There's a lot to say about the first two months with Nala but let's leave that on another post and hopefully, better photos of her.

Next up is my new tarantula. It's a Brachypelma boehmei or the Mexican Fireleg. It's a new world tarantula meaning it's a lot more docile and have a different defense mechanism from the old world tarantulas. They have urticating hair that they release if they feel threatened. These are hairs that have spikes on them that make them very itchy when it comes in contact with your skin. I haven't held my tarantula since I got it and has molted last New Year's Eve along with the fireworks. I've only had it for four (4) days now and I haven't fed it anything yet since I have to wait a week or so after molting.

It's roughly around half an inch now and I'm hoping that it comes out as a Mexican Fireleg or else this post would be dumb. Tarantula slings of the same family looks the same and for a beginner like me, the only thing I'm grasping on is the word of the previous owner I got it from. I'll be trying to feed it with lats roughly around three or four days from now and I wish I get to see her devour it. That is one of the joys of owning exotic pets, live feeding. It's on a delicup right now and I'm looking forward to rehousing it once it gets big enough.

One stressful experience we've had together was when her previous enclosure fell and all the substrate was on the table. Luckily, it didn't fell outside and was covered in substrate inside its enclosure. This is why I decided to put it back in a delicup since its smaller and looking for the food I give it would be easier. It also has a small burrow that is not visible on the picture I provided but it doesn't really like to hang around inside it. It's very active and would run around when I check on it. Honestly, owning tarantulas even this small, is a fun experience.

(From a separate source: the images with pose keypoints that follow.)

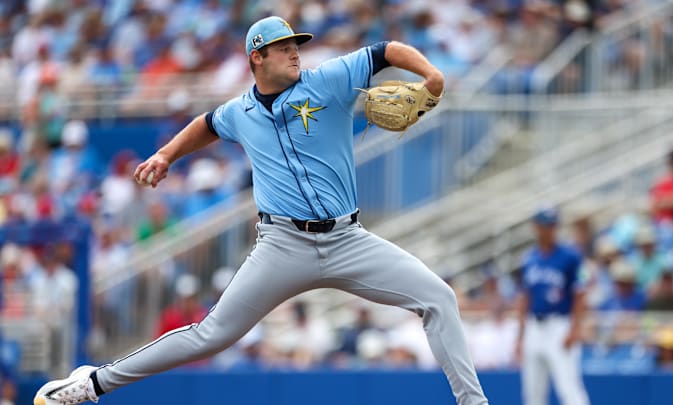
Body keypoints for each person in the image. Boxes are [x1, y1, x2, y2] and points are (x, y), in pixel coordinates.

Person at [34, 16, 490, 405]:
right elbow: (206, 124)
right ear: (257, 57)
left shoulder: (328, 80)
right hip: (282, 245)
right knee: (211, 335)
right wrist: (167, 155)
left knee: (438, 298)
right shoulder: (240, 111)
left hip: (348, 240)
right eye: (284, 48)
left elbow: (387, 49)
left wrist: (432, 76)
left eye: (296, 46)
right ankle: (92, 384)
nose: (295, 53)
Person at [515, 207, 590, 405]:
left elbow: (580, 295)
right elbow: (525, 297)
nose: (547, 229)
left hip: (560, 325)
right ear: (535, 226)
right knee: (533, 393)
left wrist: (575, 329)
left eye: (551, 225)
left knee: (569, 389)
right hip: (534, 326)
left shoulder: (571, 256)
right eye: (543, 224)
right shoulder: (529, 258)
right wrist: (520, 336)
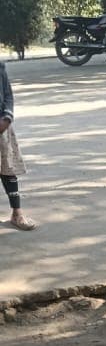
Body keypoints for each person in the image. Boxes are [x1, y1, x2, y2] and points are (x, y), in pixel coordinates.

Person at [0, 60, 37, 231]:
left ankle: (17, 213)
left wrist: (7, 118)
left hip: (2, 128)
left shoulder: (0, 68)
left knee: (8, 170)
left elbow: (8, 95)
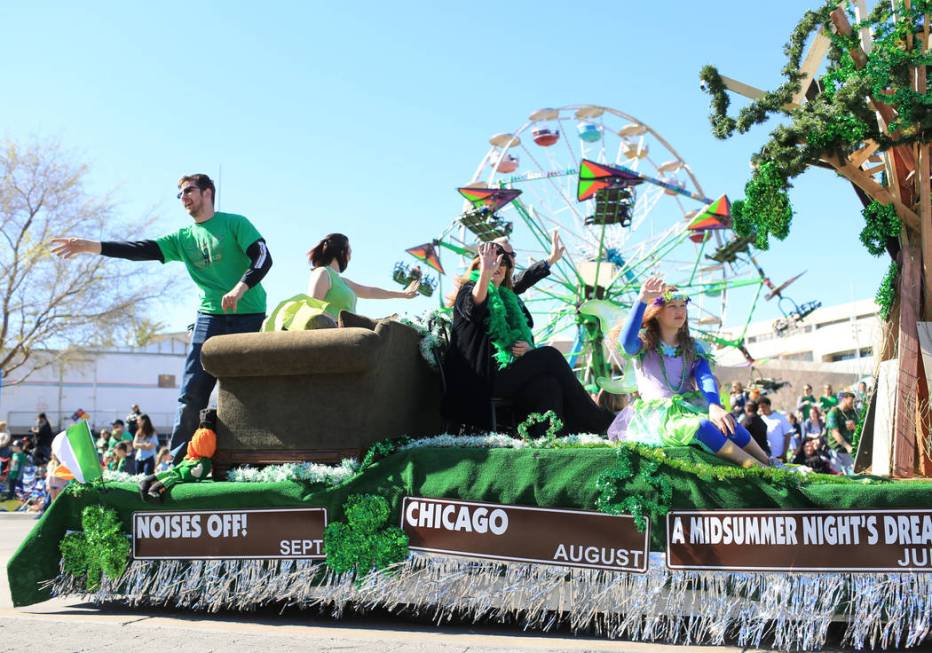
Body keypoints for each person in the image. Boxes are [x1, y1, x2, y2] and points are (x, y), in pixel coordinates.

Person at [51, 173, 273, 462]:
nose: (183, 197)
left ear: (207, 192)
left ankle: (253, 460)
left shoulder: (235, 223)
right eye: (179, 194)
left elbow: (263, 256)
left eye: (188, 190)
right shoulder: (183, 239)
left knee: (247, 391)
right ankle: (178, 463)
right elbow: (140, 250)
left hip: (249, 314)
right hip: (210, 317)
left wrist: (240, 288)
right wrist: (91, 246)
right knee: (191, 394)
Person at [443, 242, 613, 437]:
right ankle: (599, 422)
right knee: (550, 355)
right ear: (478, 266)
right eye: (491, 261)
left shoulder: (508, 298)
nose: (498, 265)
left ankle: (550, 440)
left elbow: (520, 283)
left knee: (549, 384)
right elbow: (474, 307)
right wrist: (485, 274)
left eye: (504, 262)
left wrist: (528, 350)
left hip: (503, 377)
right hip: (477, 382)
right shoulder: (468, 291)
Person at [608, 276, 770, 468]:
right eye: (672, 306)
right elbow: (626, 342)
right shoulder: (644, 345)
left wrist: (714, 405)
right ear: (657, 312)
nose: (680, 311)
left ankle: (771, 462)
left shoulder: (693, 348)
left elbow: (705, 377)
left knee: (729, 424)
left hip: (689, 408)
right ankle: (759, 469)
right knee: (702, 427)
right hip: (657, 420)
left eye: (683, 305)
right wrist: (642, 300)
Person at [825, 391, 859, 474]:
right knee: (835, 475)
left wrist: (854, 427)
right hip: (836, 451)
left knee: (853, 474)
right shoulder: (833, 412)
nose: (853, 403)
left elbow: (859, 429)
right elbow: (835, 433)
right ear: (844, 399)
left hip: (848, 451)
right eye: (851, 401)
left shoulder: (853, 412)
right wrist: (848, 447)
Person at [757, 396, 795, 462]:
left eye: (763, 406)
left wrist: (784, 453)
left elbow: (788, 435)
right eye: (759, 407)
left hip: (779, 455)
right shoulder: (760, 419)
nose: (761, 409)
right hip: (766, 456)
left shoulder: (780, 418)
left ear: (769, 405)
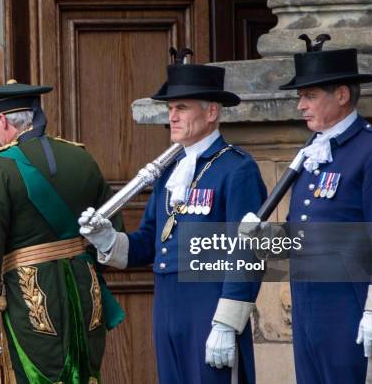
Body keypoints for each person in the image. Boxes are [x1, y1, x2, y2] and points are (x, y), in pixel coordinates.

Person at [79, 49, 267, 383]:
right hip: (168, 307)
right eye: (170, 109)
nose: (173, 117)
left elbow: (250, 253)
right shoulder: (170, 171)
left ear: (211, 112)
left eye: (181, 107)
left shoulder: (237, 168)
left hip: (210, 306)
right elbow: (150, 242)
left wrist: (227, 322)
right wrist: (107, 239)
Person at [241, 35, 372, 383]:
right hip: (308, 309)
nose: (301, 105)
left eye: (310, 96)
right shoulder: (314, 152)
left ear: (342, 95)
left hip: (351, 306)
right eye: (301, 97)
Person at [0, 81, 124, 384]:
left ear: (3, 121)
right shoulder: (80, 157)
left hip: (33, 297)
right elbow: (113, 229)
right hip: (85, 287)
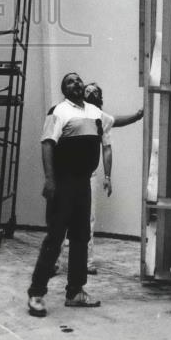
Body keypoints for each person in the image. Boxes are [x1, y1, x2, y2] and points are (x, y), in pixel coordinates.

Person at [27, 71, 112, 317]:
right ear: (65, 90)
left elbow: (113, 121)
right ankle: (36, 293)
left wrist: (139, 115)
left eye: (77, 79)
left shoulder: (93, 112)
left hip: (83, 184)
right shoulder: (59, 111)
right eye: (69, 81)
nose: (75, 82)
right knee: (54, 239)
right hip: (63, 183)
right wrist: (50, 180)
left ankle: (75, 291)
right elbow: (47, 143)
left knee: (80, 238)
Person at [55, 82, 143, 275]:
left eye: (95, 91)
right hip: (66, 174)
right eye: (88, 91)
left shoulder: (98, 117)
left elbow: (110, 140)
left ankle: (86, 261)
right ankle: (54, 261)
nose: (91, 93)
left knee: (88, 219)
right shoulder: (65, 113)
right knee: (62, 218)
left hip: (88, 176)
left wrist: (108, 176)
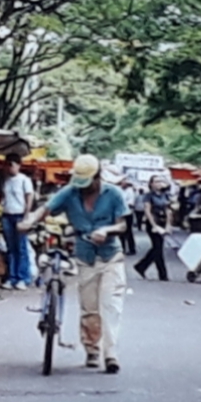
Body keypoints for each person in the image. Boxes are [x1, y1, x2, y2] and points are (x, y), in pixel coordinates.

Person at [20, 154, 128, 372]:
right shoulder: (70, 192)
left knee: (110, 306)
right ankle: (92, 350)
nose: (84, 188)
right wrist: (30, 220)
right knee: (89, 308)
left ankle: (111, 355)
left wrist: (106, 230)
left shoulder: (114, 194)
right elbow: (46, 209)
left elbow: (122, 225)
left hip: (110, 256)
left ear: (97, 177)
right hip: (85, 255)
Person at [0, 153, 34, 290]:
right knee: (10, 248)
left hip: (19, 215)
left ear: (18, 165)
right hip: (7, 215)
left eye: (12, 165)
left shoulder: (24, 180)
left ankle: (23, 278)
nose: (9, 168)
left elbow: (29, 197)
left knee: (21, 248)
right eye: (7, 165)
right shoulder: (6, 181)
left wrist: (26, 215)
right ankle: (12, 277)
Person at [134, 174, 173, 281]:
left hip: (163, 222)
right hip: (153, 223)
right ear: (151, 184)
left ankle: (141, 266)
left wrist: (168, 225)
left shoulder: (165, 195)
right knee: (158, 248)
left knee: (157, 248)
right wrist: (154, 225)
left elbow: (168, 210)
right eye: (156, 181)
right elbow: (147, 211)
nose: (159, 183)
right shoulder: (148, 196)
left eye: (160, 181)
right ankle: (162, 274)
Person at [119, 180, 137, 257]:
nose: (123, 184)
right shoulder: (119, 190)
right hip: (120, 214)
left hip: (128, 213)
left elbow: (131, 203)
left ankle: (132, 249)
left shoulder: (130, 191)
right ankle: (121, 249)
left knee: (128, 232)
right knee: (120, 232)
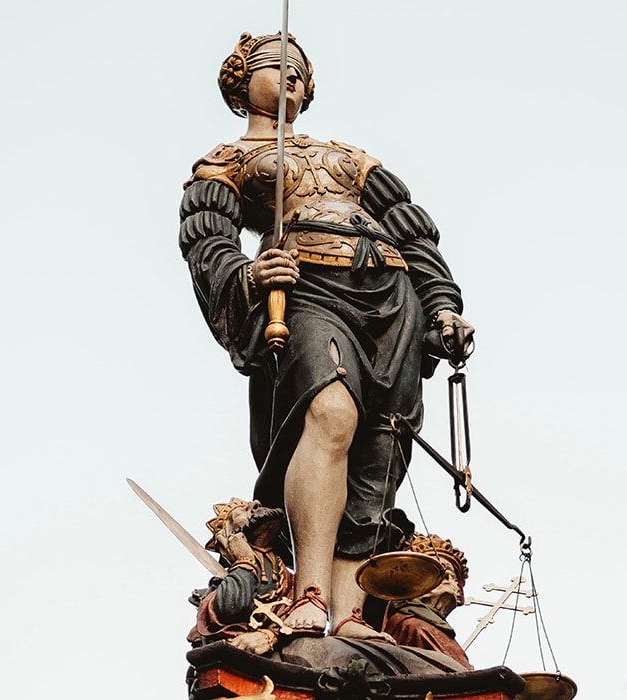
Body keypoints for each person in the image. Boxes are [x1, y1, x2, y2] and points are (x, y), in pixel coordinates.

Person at [179, 32, 474, 641]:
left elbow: (411, 230)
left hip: (390, 294)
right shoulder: (225, 162)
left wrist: (443, 304)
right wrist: (249, 274)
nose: (291, 74)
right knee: (332, 413)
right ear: (240, 81)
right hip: (308, 288)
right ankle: (309, 593)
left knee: (379, 445)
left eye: (300, 69)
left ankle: (351, 611)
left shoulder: (349, 156)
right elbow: (207, 240)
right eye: (275, 65)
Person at [193, 498, 293, 655]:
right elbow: (232, 610)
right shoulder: (219, 590)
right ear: (228, 536)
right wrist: (244, 561)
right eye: (241, 512)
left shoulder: (287, 576)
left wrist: (270, 635)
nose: (256, 504)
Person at [383, 534, 473, 670]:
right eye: (437, 572)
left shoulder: (436, 629)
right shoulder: (413, 626)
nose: (447, 579)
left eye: (452, 576)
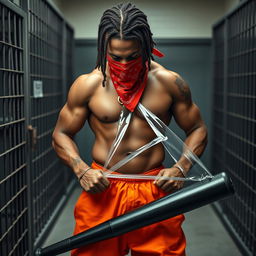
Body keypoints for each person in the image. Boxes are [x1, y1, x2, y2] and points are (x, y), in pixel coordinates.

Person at [52, 2, 208, 256]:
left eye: (132, 57)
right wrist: (80, 170)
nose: (124, 63)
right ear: (104, 49)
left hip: (154, 187)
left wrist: (181, 168)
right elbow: (61, 133)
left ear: (146, 48)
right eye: (116, 57)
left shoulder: (169, 83)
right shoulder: (88, 85)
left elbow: (198, 129)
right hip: (103, 186)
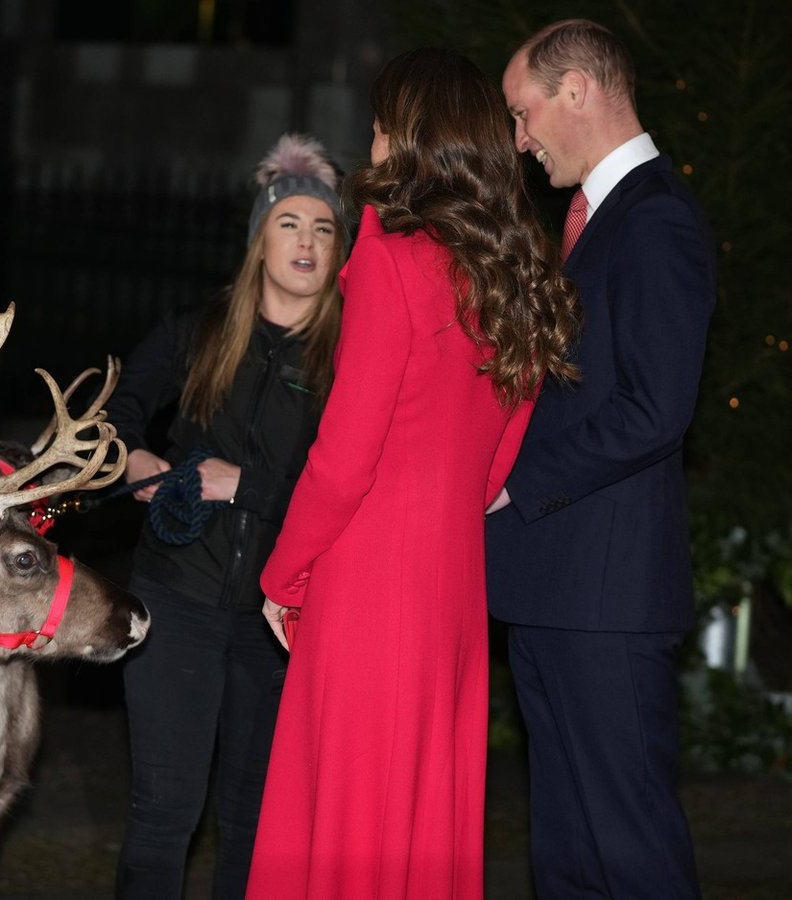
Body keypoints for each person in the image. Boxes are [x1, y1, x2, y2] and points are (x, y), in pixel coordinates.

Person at [247, 49, 581, 899]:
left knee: (348, 825)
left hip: (369, 585)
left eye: (381, 124)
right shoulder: (510, 271)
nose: (371, 139)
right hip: (451, 586)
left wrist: (285, 573)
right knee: (421, 825)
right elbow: (500, 456)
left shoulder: (395, 260)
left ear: (411, 138)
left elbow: (344, 455)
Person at [486, 19, 715, 897]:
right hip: (556, 590)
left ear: (576, 89)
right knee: (570, 857)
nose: (519, 140)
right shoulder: (597, 218)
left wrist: (514, 484)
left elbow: (656, 411)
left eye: (522, 113)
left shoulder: (656, 218)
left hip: (607, 599)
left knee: (632, 852)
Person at [108, 133, 347, 899]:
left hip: (279, 616)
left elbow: (349, 493)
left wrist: (242, 484)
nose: (306, 241)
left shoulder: (351, 359)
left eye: (322, 228)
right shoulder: (201, 330)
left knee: (254, 820)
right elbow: (111, 414)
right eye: (289, 224)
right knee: (162, 812)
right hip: (176, 595)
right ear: (259, 240)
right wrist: (132, 459)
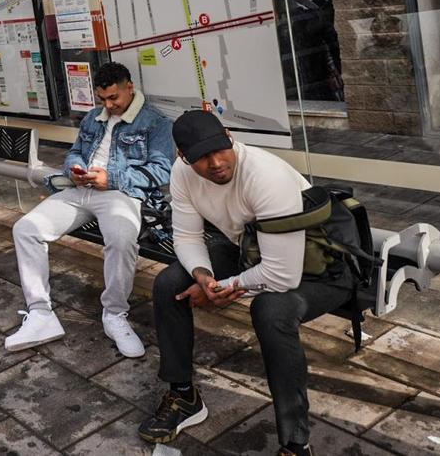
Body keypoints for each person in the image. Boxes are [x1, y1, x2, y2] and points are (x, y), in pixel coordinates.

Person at [138, 111, 349, 456]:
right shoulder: (183, 173)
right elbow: (188, 236)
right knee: (169, 283)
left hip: (323, 264)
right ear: (182, 156)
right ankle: (184, 396)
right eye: (201, 157)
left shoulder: (264, 175)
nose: (216, 162)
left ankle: (297, 444)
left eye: (221, 148)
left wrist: (227, 289)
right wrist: (204, 277)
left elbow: (283, 275)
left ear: (230, 136)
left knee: (271, 311)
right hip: (252, 251)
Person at [6, 62, 172, 357]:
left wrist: (113, 178)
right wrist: (74, 169)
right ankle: (41, 313)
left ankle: (115, 315)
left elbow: (162, 171)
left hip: (120, 194)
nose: (109, 106)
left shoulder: (156, 123)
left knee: (121, 240)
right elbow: (74, 152)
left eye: (114, 99)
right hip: (80, 189)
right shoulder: (94, 118)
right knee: (26, 229)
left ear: (129, 88)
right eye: (103, 100)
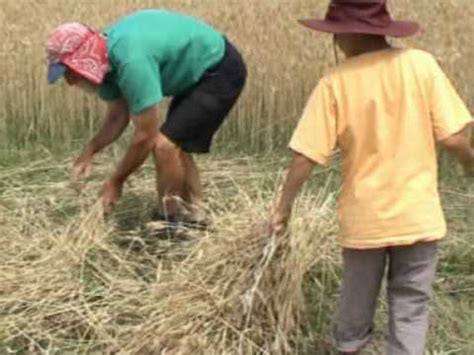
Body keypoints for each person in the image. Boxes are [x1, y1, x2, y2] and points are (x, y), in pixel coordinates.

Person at [267, 0, 473, 354]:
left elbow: (305, 157)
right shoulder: (420, 65)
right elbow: (454, 138)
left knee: (355, 306)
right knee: (411, 305)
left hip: (366, 220)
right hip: (417, 216)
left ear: (348, 35)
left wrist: (282, 208)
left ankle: (349, 347)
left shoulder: (335, 82)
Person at [46, 9, 247, 225]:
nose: (69, 81)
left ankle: (170, 219)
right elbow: (117, 117)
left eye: (69, 72)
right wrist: (89, 151)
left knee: (165, 145)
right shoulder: (107, 63)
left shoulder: (131, 60)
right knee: (175, 143)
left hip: (219, 68)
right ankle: (197, 215)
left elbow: (145, 137)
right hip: (195, 74)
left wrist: (116, 182)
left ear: (84, 59)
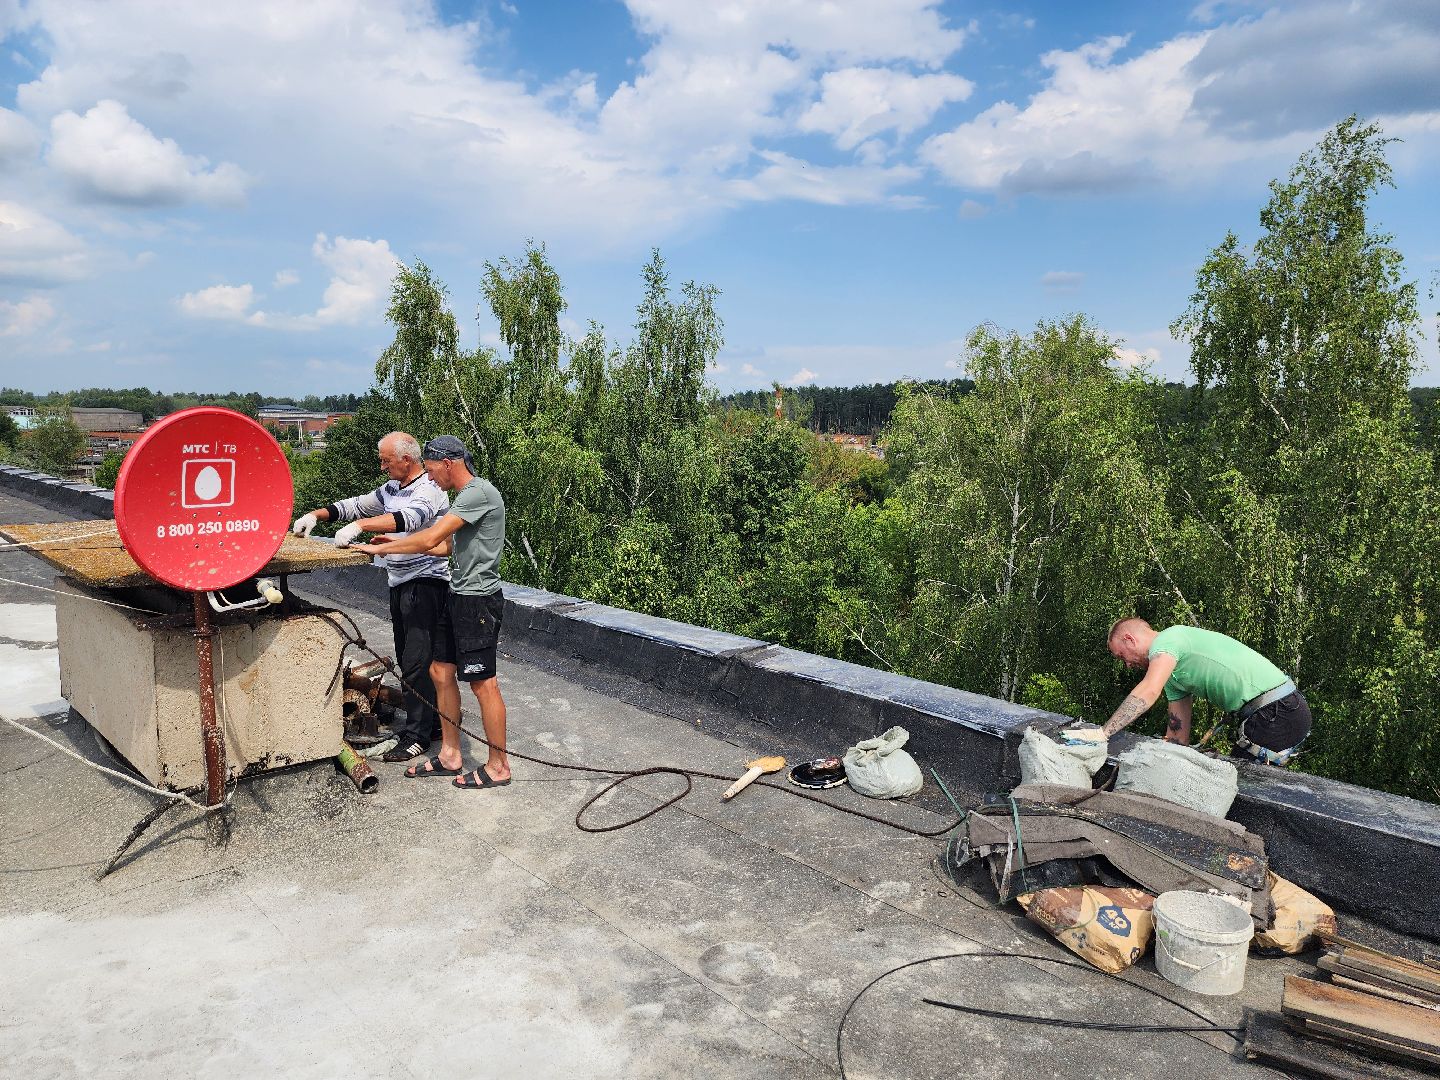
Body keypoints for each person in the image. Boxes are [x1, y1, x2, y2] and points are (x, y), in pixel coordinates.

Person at [351, 435, 510, 791]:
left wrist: (368, 537)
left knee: (483, 683)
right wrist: (393, 544)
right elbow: (442, 547)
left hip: (478, 601)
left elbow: (427, 539)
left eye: (433, 469)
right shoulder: (464, 499)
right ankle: (451, 754)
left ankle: (499, 765)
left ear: (449, 463)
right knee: (440, 671)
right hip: (457, 595)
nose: (431, 477)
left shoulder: (478, 493)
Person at [292, 432, 451, 763]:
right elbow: (356, 504)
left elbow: (410, 518)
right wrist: (315, 516)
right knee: (410, 657)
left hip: (426, 584)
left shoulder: (429, 488)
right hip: (400, 581)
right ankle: (431, 723)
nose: (382, 466)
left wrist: (360, 527)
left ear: (406, 459)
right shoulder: (392, 488)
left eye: (386, 460)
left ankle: (417, 736)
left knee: (416, 662)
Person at [1102, 618, 1312, 765]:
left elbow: (1148, 690)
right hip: (1275, 714)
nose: (1127, 665)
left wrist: (1103, 734)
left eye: (1122, 656)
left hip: (1278, 712)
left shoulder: (1167, 640)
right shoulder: (1173, 679)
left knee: (1237, 791)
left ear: (1130, 639)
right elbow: (1177, 738)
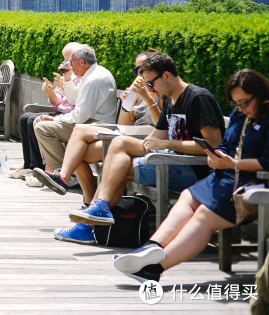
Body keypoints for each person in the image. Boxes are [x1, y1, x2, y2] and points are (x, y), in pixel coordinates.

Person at [49, 51, 224, 246]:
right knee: (119, 148)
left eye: (150, 83)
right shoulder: (171, 100)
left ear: (166, 75)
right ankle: (96, 210)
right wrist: (137, 132)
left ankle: (88, 223)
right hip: (170, 161)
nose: (149, 89)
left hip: (194, 170)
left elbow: (214, 146)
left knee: (118, 170)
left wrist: (167, 144)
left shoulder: (197, 98)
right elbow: (155, 137)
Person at [112, 69, 269, 284]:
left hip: (251, 182)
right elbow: (225, 144)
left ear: (260, 95)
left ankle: (154, 268)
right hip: (224, 175)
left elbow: (266, 162)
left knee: (204, 214)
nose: (241, 108)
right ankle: (152, 247)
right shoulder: (240, 115)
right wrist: (215, 155)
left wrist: (233, 163)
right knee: (188, 196)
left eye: (245, 102)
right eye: (236, 104)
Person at [32, 50, 161, 203]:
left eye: (143, 70)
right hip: (127, 135)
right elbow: (125, 124)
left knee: (76, 142)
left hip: (144, 140)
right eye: (136, 70)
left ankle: (69, 182)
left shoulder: (162, 92)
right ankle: (84, 196)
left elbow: (161, 126)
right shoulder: (138, 91)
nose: (139, 74)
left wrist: (147, 98)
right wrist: (128, 105)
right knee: (76, 148)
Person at [32, 44, 117, 172]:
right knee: (38, 121)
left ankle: (64, 172)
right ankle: (54, 169)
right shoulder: (90, 74)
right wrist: (67, 79)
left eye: (71, 62)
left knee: (42, 127)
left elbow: (79, 116)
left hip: (97, 127)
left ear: (82, 62)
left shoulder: (93, 79)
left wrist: (54, 120)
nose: (69, 65)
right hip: (88, 123)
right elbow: (73, 99)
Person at [7, 42, 81, 181]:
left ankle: (38, 167)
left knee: (32, 120)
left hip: (69, 117)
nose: (65, 63)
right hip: (60, 112)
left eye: (68, 60)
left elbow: (76, 101)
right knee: (25, 118)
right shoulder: (67, 75)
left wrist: (65, 85)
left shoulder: (80, 77)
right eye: (65, 59)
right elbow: (57, 102)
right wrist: (50, 92)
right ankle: (29, 163)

With this exotic life, I began breeding mealworms now and also trying to breed dubia roaches. I recently began with lats as well. This provides me fresh treats for my hedgehog and food for my tarantula. I suggest you do the same if you want the highest quality for them. If you can avoid dried mealworms as much as you can, do so. Mealworms aren't that hard to keep and the beetles are easier to keep as well. Remember that what you feed your feeder insects are what your pets get. The only problem you need to look out for are ants and mites as these would cause stress to your tarantula. Surround your enclosures with water and you'll be free from ants in no time. Just remember to fill it up if you see that it's drying up. I'll try to give a more detailed post about them once I have the time but for now, if you're planning to get an exotic pet, remember that they do not require much handling and interaction with them should be minimal.